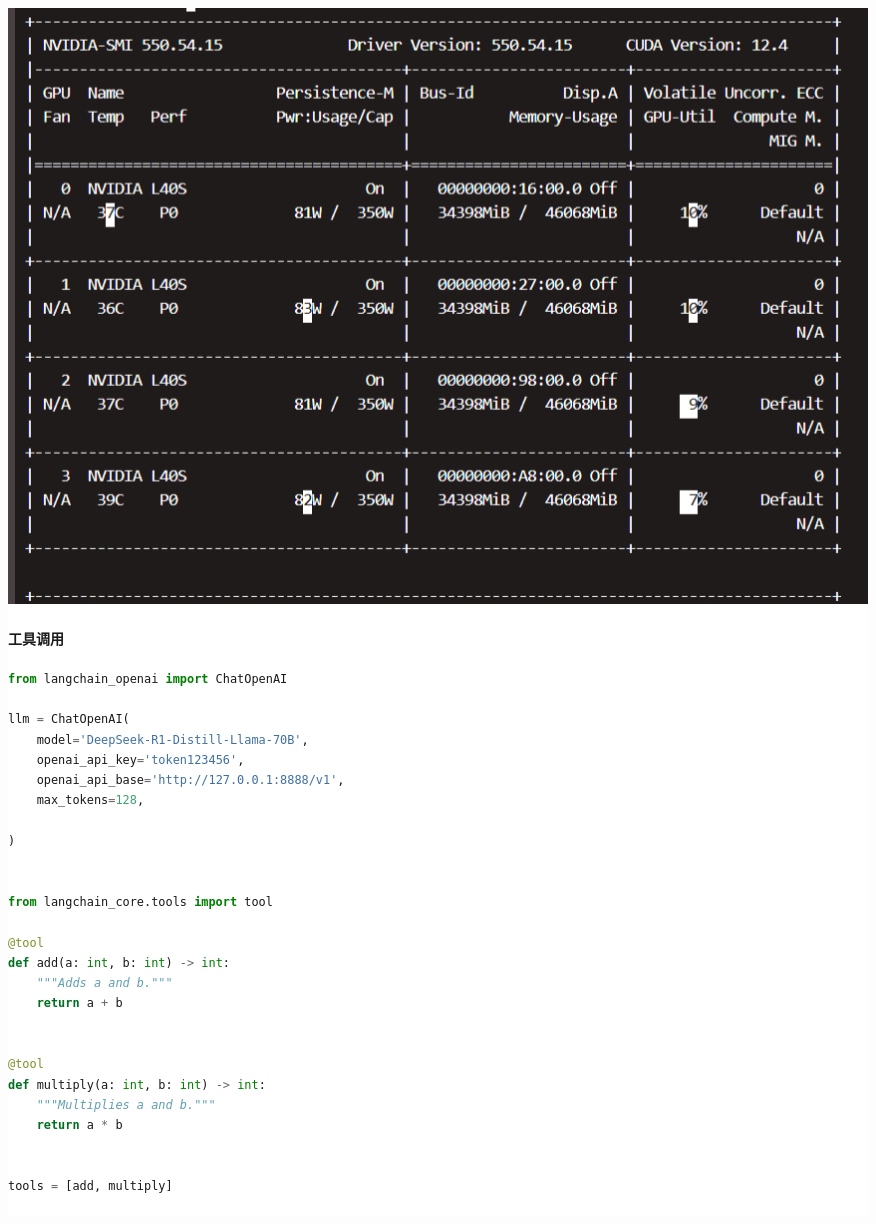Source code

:   ![alt text](assets/vllm部署deepseek/image-18.png)

#### 工具调用

```python
from langchain_openai import ChatOpenAI

llm = ChatOpenAI(
    model='DeepSeek-R1-Distill-Llama-70B', 
    openai_api_key='token123456', 
    openai_api_base='http://127.0.0.1:8888/v1',
    max_tokens=128,
   
)


from langchain_core.tools import tool

@tool
def add(a: int, b: int) -> int:
    """Adds a and b."""
    return a + b


@tool
def multiply(a: int, b: int) -> int:
    """Multiplies a and b."""
    return a * b


tools = [add, multiply]



```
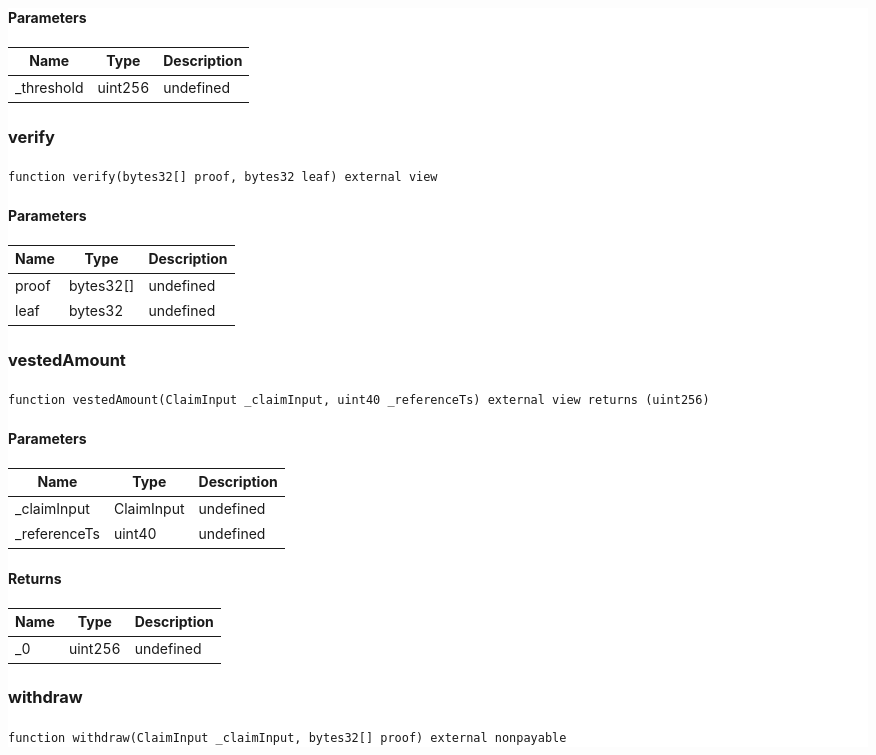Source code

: #### Parameters

| Name | Type | Description |
|---|---|---|
| _threshold | uint256 | undefined |

### verify

```solidity
function verify(bytes32[] proof, bytes32 leaf) external view
```





#### Parameters

| Name | Type | Description |
|---|---|---|
| proof | bytes32[] | undefined |
| leaf | bytes32 | undefined |

### vestedAmount

```solidity
function vestedAmount(ClaimInput _claimInput, uint40 _referenceTs) external view returns (uint256)
```





#### Parameters

| Name | Type | Description |
|---|---|---|
| _claimInput | ClaimInput | undefined |
| _referenceTs | uint40 | undefined |

#### Returns

| Name | Type | Description |
|---|---|---|
| _0 | uint256 | undefined |

### withdraw

```solidity
function withdraw(ClaimInput _claimInput, bytes32[] proof) external nonpayable
```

### [YOUR ASSIGNMENT]
Find the word "external" in the material, then list each line that holds it.

### [ANSWER SECTION]
function verify(bytes32[] proof, bytes32 leaf) external view
function vestedAmount(ClaimInput _claimInput, uint40 _referenceTs) external view returns (uint256)
function withdraw(ClaimInput _claimInput, bytes32[] proof) external nonpayable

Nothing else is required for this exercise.